Dov'è il sole?

Il pleut comme vache qui pisse.
Beaucoup plus, en réalité, car je n'ai jamais vu une vache pisser et là, la pluie, c'est difficile de passer au travers. Et même si, en Bretagne, il ne pleut que sur les cons, il faut admettre qu'il y en a de plus en plus, difficile donc d'échapper ne serait-ce qu'aux éclaboussures. En ce qui me concerne, je dois reconnaître que je suis tout de même bien arrosé, il est important d'en tirer les conclusions. Je ne connais pas le dicton dans le Nord en revanche, mais je n'imagine tout de même pas suffisamment de connerie pour mériter l'Atlantide.
Je veux du soleil.
Idéalement sans Danao en petite bouteille, je suis intolérant au lactose. J'écoute Au P'tit Bonheur et ça en devient obsessionnel, je fais des rêves de terrasse, de couleurs, de pins ("réellement"). Au réveil, toujours momifié sous la couette, je me réchauffe en apprenant la langue de la dolce vita, plus ensoleillée que la langue de Goethe, il n'y a pas de débat. Ce vendredi matin, alors que la pluie frappe sur le volet dans un bruit de grêle, j'ai tout bon à deux traductions : Le soleil est le roi du ciel (Il sole è il re del cielo), même si ce n'est pas le cas ici, et Où est le soleil ? (Dov'è il sole?). Je n'ai pas la réponse à cette dernière, mais je sais traduire Il n'est pas ici (Non è qui).
Il est attendu à l'Est.
C'est bien là-bas qu'il se lève, n'est-ce pas ? Je suis à nouveau plongé dans une fiction de Damasio et je me mets parfois à douter. Ce 1er Mars, à l'Est de l'Europe, partout en Bulgarie, on guette en tout cas son arrivée, avec le printemps et avec impatience. On distribue des martenitsi, bracelets de laine rouge et blanche, en souhaitant une Chestita Baba Marta, la fête qui donne l'espoir de jours fleuris. Il faut ensuite regarder vers le ciel, apercevoir une cigogne dont le nid couronne un poteau en état piteux, puis accrocher son bracelet à la branche d'un arbre dont les bourgeons sont sur le point d'éclore. On fait alors le voeu d'une vie ensoleillée, que l'on réitère chaque année.

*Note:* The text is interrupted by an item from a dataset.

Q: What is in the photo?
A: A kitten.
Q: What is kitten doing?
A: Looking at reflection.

Rafah ce matin est sous le soleil.
Mais les jours sont pluvieux, pluie de balles, pluie de morts, pluie de larmes. On meurt à quelques mètres d'une aide humanitaire. On n'y rêve pas de soleil, on n'y attend pas le printemps. On espère uniquement être encore là, à la fin du mois. On rêve de survie, de fuite et de mains tendues. Mais ici on n'entend et on ne tend rien. On zappe la météo et les infos pour s'oublier dans une fiction. L'Est est loin, le Sud aussi, le Nord n'existe bientôt plus, l'Ouest apporte tempêtes et dérèglements. Entre tout ça, même con, on se dit qu'on n'est pas à plaindre.